Copy down the listing below exactly. Do not include pictures.

> **RAW DATA**:
--*--

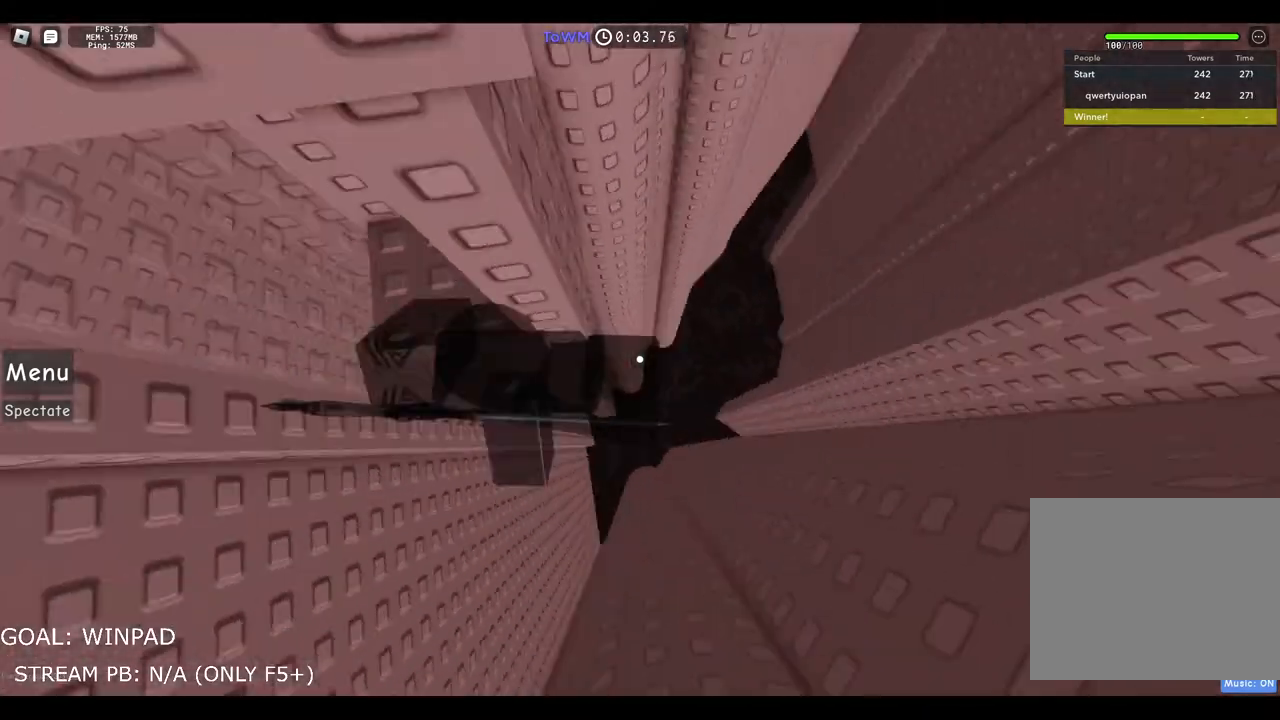
{"keys": ["d", "w"], "events": [[17, "space", "down"], [200, "space", "up"], [283, "w", "down"]]}
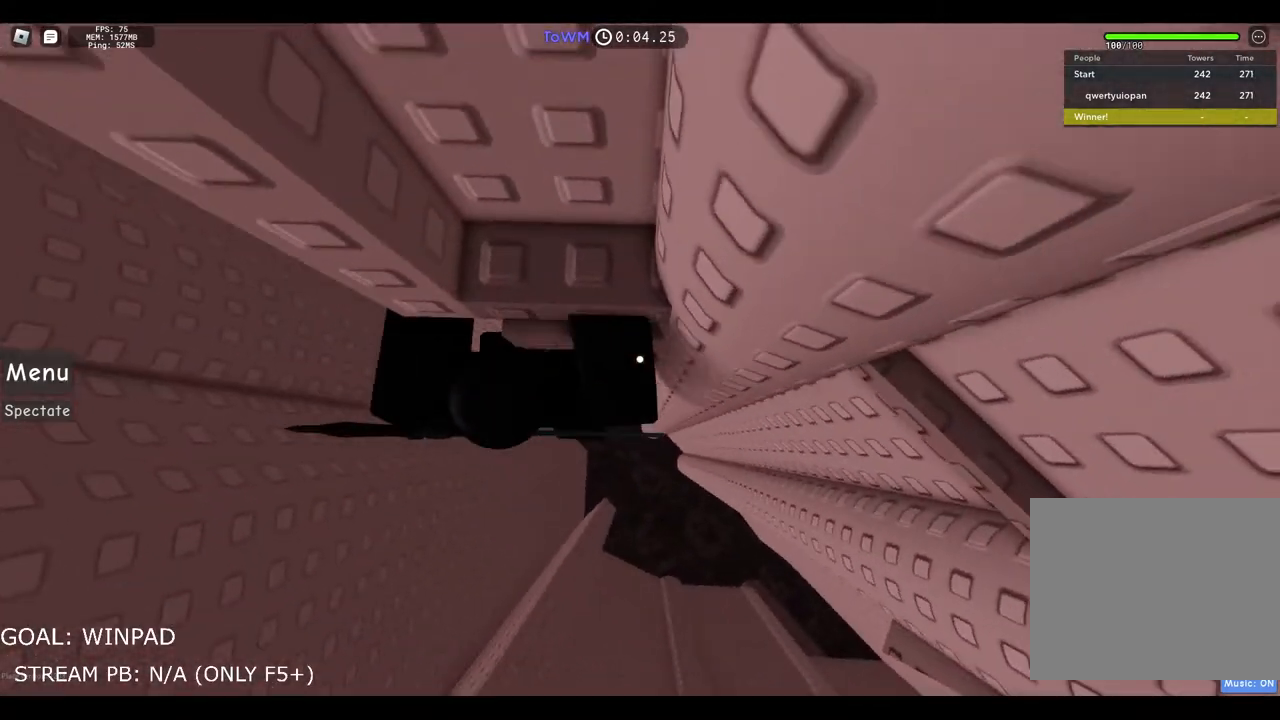
{"keys": ["d", "shift", "w"], "events": [[400, "shift", "down"]]}
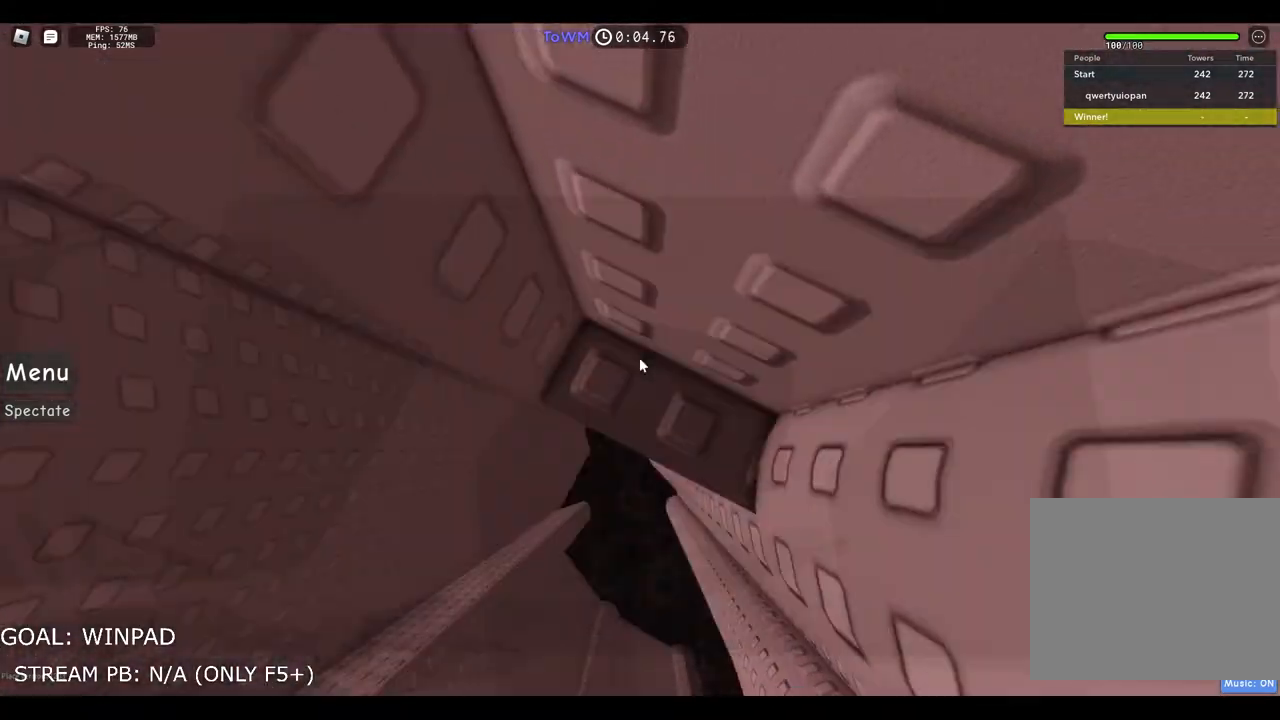
{"keys": [], "events": [[17, "shift", "up"], [50, "d", "up"], [233, "w", "up"]]}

--*--

> **RESULT FOR THIS EXERCISE**:
{"keys": ["d", "w"], "events": [[17, "space", "down"], [200, "space", "up"], [283, "w", "down"]]}
{"keys": ["d", "shift", "w"], "events": [[400, "shift", "down"]]}
{"keys": [], "events": [[17, "shift", "up"], [50, "d", "up"], [233, "w", "up"]]}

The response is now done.